A compact roundup of notable roll calls, third readings, and calendar actions from the South Carolina Senate session on April 1, 2026, including a failed second-reading on tax conformity and several carried-over or adopted amendments and appointments.

The South Carolina Senate handled a mix of contested and routine business on April 1, recording several roll-call outcomes and committee actions.

• H3368 (tax conformity) — Second reading failed by roll call, 16–27. After extended debate and adoption of a taxpayer hold‑harmless amendment, the chamber voted the measure down, leaving conformity off the table for now.

• H3557 — Received a second reading (recorded as 40–1 during the session); the clerk announced the tally and the bill was placed for further consideration on the calendar.

• Multiple third-readings taken as uncontested: H3856 (amend driver’s license ID language), S894 (death-certificate electronic filing timeline), S935 (seizure first-aid pamphlet requirement), and others were read and ordered on third reading with unanimous or voice outcomes noted in session.

• S862 — Sponsor amendment adopted clarifying medical-emergency decision authority (limits decision‑making to 48 hours for certain unmarried adults and specifies eligible surrogates); by unanimous consent the bill was given third reading following the amendment.

• Local confirmations — The Senate confirmed interim appointments in Lexington County: Julie H. Thompson as probate judge and Edward D. Lewis as magistrate by voice votes.

• Calendar management — Several bills were carried over for later consideration (including S227, the concurrency bill).

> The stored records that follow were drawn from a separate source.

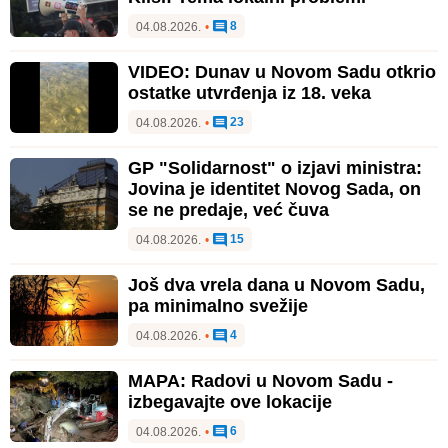
8
04.08.2026.
•
VIDEO: Dunav u Novom Sadu otkrio
ostatke utvrđenja iz 18. veka
23
04.08.2026.
•
GP "Solidarnost" o izjavi ministra:
Jovina je identitet Novog Sada, on
se ne predaje, već čuva
15
04.08.2026.
•
Još dva vrela dana u Novom Sadu,
pa minimalno svežije
4
04.08.2026.
•
MAPA: Radovi u Novom Sadu -
izbegavajte ove lokacije
6
04.08.2026.
•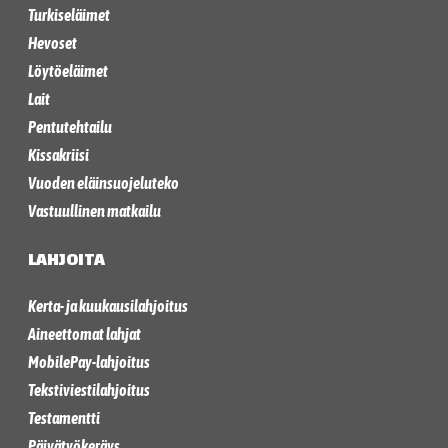
Turkiseläimet
Hevoset
Löytöeläimet
Lait
Pentutehtailu
Kissakriisi
Vuoden eläinsuojeluteko
Vastuullinen matkailu
LAHJOITA
Kerta- ja kuukausilahjoitus
Aineettomat lahjat
MobilePay-lahjoitus
Tekstiviestilahjoitus
Testamentti
Päivätyökeräys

Multiple local road‑naming resolutions were recalled from committee and placed on the calendar by unanimous consent.

Why it matters: The roll-call defeat of the conformity measure preserves the Senate’s recent trajectory toward broader income‑tax changes, while the carried-over items show committees and sponsors will continue negotiation. Several unanimous-consent recalls and confirmations reflect routine local governance and scheduling work.